Exercise data START
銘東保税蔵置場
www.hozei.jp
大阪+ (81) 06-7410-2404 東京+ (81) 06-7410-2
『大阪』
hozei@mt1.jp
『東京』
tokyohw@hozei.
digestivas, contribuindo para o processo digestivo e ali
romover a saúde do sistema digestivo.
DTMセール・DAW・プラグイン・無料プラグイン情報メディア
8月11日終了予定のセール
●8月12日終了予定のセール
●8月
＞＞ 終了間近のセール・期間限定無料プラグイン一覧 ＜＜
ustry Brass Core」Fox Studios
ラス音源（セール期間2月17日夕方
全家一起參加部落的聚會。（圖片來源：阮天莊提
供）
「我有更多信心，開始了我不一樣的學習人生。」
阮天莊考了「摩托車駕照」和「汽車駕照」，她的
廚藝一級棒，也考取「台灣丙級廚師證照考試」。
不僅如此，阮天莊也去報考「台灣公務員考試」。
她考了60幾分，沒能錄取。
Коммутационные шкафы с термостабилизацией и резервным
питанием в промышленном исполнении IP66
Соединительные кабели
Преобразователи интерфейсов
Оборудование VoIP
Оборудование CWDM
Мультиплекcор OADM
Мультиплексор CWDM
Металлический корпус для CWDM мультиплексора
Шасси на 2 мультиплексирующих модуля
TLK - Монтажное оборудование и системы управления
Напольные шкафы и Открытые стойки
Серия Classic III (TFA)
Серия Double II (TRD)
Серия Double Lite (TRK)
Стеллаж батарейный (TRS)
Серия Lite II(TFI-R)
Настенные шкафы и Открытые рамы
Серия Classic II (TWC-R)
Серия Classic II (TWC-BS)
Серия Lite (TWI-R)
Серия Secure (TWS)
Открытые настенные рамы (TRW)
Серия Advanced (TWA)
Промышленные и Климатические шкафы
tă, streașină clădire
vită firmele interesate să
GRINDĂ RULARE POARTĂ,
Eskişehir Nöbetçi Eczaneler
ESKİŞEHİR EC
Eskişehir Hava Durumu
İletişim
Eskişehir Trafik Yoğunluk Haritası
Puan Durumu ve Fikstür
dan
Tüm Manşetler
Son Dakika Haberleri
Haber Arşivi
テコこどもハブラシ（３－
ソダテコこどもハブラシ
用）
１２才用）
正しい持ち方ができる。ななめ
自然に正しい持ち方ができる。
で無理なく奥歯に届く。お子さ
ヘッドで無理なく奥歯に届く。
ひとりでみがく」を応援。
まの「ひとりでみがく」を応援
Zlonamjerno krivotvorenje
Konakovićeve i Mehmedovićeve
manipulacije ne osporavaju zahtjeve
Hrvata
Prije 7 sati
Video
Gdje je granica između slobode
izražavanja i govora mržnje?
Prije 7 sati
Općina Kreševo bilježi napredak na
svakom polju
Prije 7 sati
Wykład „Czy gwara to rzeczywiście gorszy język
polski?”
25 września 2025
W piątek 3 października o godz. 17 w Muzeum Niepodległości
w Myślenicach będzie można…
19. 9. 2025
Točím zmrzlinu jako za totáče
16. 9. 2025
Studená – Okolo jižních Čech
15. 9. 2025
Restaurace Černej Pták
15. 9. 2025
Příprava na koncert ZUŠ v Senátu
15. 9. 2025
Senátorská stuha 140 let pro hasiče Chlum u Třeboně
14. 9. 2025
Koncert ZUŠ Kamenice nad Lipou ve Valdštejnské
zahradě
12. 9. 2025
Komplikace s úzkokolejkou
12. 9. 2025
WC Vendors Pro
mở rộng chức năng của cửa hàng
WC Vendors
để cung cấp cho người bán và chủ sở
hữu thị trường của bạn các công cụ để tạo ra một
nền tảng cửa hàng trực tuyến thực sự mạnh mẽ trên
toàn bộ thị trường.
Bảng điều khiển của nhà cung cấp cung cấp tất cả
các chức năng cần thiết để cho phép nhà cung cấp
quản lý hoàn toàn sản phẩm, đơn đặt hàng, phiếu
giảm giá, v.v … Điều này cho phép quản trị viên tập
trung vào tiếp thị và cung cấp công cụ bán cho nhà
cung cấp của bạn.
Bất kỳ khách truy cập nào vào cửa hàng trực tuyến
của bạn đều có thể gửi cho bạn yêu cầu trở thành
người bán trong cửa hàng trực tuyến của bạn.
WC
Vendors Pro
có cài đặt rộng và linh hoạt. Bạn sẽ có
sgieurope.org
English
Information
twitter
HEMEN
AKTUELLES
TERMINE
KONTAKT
Exercise data END
## Exercise description
The answer must be every line from the records above that contains the word "cung", copied in full.

## Solution for this task
để cung cấp cho người bán và chủ sở
Bảng điều khiển của nhà cung cấp cung cấp tất cả
các chức năng cần thiết để cho phép nhà cung cấp
trung vào tiếp thị và cung cấp công cụ bán cho nhà
cung cấp của bạn.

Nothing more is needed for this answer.